Ten studencki suchar kończy zarazem historię Fiata Pandy - przynajmniej póki co. 3. generację miejskiego autka zaprezentowano w 2011 r., przez pewien czas równolegle oferowano Pandę II i Pandę III. W Polsce trójka zdecydowanie straciła na znaczeniu - nie dość, że auto zdrożało, to jego produkcję przeniesiono do Włoch, co pozwoliło uniknąć ryzyka zamykania tamtejszych fabryk.
Zasadnicze wymiary aktualnej generacji włoskiego misia nie zmieniły się w istotny sposób. Nadal rozstaw osi wynosi ok. 2,3 m, a długość wzrosła względem starszego auta o 10-15 cm. Wzrosła natomiast masa własna - najlżejsze egzemplarze mają już ok. 940 kg, zamiast wcześniejszych 840. Ot, wyposażenie swoje waży.

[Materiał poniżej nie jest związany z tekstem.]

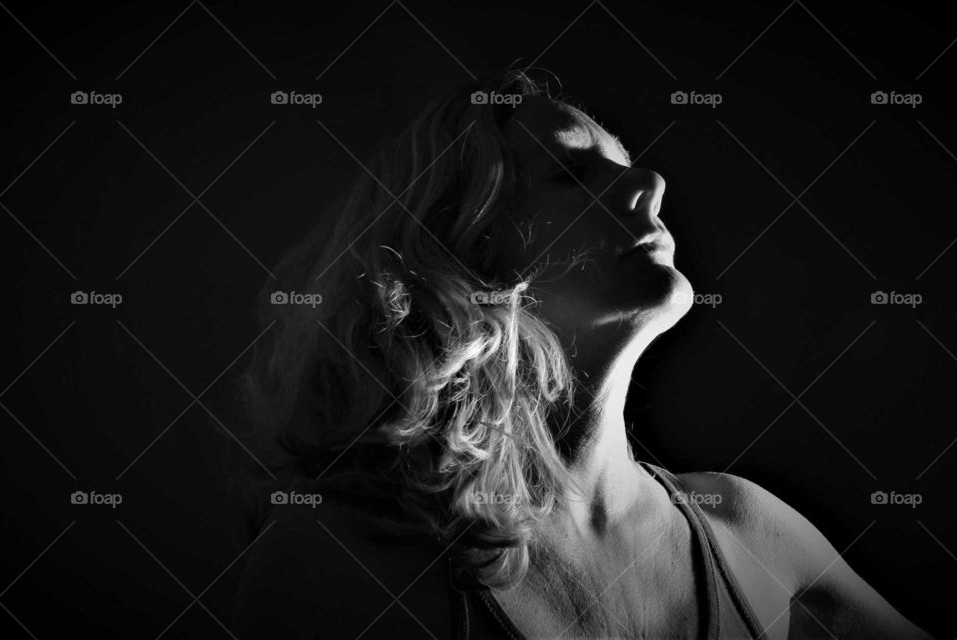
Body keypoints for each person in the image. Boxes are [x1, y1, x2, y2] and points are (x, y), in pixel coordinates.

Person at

Pod względem źródeł napędu, ze starszego modelu przeniesiono tylko silniki benzynowe 1.2 i diesle 1.3. Oprócz tego oferowano także 2-cylindrowe jednostki 1.0 i 0.9 turbo, a od 2020 r. w ofercie jest nowy 3-cylindrowy silnik wolnossący FireFly o pojemności 1 l, łączony z układem mild hybrid. To co prawda już chyba tylko sposób na przypudrowanie dość wiekowego modelu w okresie, kiedy Fiat nie bardzo ma koncepcję co dalej z nim zrobić, ale fakt jest faktem - 40 lat produkcji kolejnych generacji jednego modelu to już całkiem ładny wynik.